Strelkov and Berezin: modern Don Quixotes? Fantasy in East Ukraine

We had fed the heart on fantasies,
The heart's grown brutal from the fare...

(W.B. Yeats: Meditations in Time of Civil War)

For all their professed contempt for the West, Strelkov and Co. seem to get a lot of their ideas from Hollywood. Strelkov’s conspiracy theory about the MH17 being full of corpses was straight from the TV series Lost. Now Strelkov’s deputy, Fyodor Berezin, has been taking his Matrix DVDs a bit too seriously, judging by a bizarre interview in Novaya Gazeta. He claims we are all just computer programmes and Strelkov may never have even existed.

There is a strange overlap between the war in eastern Ukraine and fantasy literature. Before he became a rebel bigwig, Berezin was a hack writer, who published dozens of pulp novels. Back in 2009, Arsen Avakov, now the Ukrainian interior minister, chaired the ''Star Bridge'' International Science Fiction Festival in Kharkiv. He noticed that a lot of the new Russian fiction in the military fantasy genre was about future conflict in Ukraine, including Berezin's Ukrainian Front, which imagines a confrontation between Russia and NATO in the Donetsk and Luhansk area. Other examples included Battlefield: Ukraine by Giorgi Savitsky and Russian-Ukrainian Wars by Alexander Sever. This led Avakov to ask: did the Russians want a war?

Last December, Strelkov himself published a children's fantasy novel, which could easily be seen as an allegory of the coming showdown between true Russian patriots and their treacherous Slav brethren, i.e. the Ukrainians. The title translates literally as The Detective of Castle Heldiborn (or maybe The Detective Story of Castle Heldiborn). It tells the tale of the inhabitants of Castle Heldiborn and their incessant wars with just about everybody else. Strelkov writes:

The masters of the castle – the knights of Heldiborn – were then, as now, terribly warlike. And this is no surprise. In those days there was not a trace of any fascinating sciences or arts. Ships did not cross the sea… What was left for the noble people to do?

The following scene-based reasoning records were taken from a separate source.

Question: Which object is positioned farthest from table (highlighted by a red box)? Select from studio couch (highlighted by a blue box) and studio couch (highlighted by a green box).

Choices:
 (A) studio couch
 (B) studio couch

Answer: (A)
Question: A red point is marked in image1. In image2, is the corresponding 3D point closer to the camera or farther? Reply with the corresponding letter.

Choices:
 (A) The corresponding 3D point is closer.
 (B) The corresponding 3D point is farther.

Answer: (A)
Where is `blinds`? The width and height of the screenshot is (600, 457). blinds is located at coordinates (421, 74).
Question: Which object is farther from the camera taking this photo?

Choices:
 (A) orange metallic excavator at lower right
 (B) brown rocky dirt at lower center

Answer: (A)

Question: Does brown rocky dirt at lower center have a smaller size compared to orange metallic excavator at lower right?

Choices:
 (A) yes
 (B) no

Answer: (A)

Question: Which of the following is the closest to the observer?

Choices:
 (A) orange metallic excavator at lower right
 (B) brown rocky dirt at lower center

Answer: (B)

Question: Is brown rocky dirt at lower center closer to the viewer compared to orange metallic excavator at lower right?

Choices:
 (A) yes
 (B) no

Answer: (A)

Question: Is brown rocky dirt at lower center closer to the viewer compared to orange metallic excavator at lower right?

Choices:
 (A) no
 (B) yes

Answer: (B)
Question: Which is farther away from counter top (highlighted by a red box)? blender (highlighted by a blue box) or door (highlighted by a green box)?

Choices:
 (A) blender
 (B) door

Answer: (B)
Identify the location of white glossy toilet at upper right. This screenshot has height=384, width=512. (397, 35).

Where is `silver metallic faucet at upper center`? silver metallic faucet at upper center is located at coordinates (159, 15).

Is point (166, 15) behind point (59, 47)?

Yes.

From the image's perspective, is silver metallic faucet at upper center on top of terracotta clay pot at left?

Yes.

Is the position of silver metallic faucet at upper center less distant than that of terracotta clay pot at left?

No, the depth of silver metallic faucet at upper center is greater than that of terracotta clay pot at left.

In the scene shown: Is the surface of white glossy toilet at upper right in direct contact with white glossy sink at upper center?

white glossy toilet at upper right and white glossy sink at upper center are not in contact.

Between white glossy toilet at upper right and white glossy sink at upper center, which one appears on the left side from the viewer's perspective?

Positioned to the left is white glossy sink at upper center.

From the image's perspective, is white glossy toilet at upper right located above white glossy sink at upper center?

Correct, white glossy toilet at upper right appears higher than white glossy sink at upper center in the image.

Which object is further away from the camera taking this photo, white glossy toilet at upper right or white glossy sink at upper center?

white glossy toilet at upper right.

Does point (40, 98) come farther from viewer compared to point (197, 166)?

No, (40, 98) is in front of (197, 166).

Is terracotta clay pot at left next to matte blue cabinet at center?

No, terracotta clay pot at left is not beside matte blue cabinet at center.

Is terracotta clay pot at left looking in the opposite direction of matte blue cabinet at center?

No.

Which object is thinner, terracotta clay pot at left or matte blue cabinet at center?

If foreign wars arose, they would journey to the border with the army of the Imperator; if there were none, they would fight their neighbours – knights like them. Or they would start all kinds of rebellions. It goes without saying that we, the keepers of the castle, the Ist-Limesy, helped our masters in everything they did and followed their example.

The Ist-Limesy are fantastic creatures based on the domovoi, a household spirit in Russian folklore (traditionally more famous for mischief-making than patriotic violence). The deadly enemies of the Ist-Limesy are their fellow domovie, the Piff-Paffs - nasty, treacherous creatures who help the knights of the evil Castle Buffenzig. Renata Lis sees a clear analogy between the Piff-Paffs and the Ukrainians. Castle Heldiborn is the sacred land which must be defended: Rus', Russia or the Soviet Union.

I predict that one day some Russian satirist - a Pelevin or a Sorokin - will produce an updated, blackly comic version of Don Quixote based on the current events in Ukraine. The hero, the Knight of the Sad Countenance Igor Strelkov, and his loyal Sancho Panza Fyodor Berezin will have their heads crammed full of cheap sci-fi and jingoistic Russian military history. Only this time, they won't be tilting at windmills, but shooting down civilian airliners. And this time it will be for real.

(Much of the information in this post came from Renata Lis in Rzeczpospolita and Oleg Khlebnikov  in Novaya Gazeta).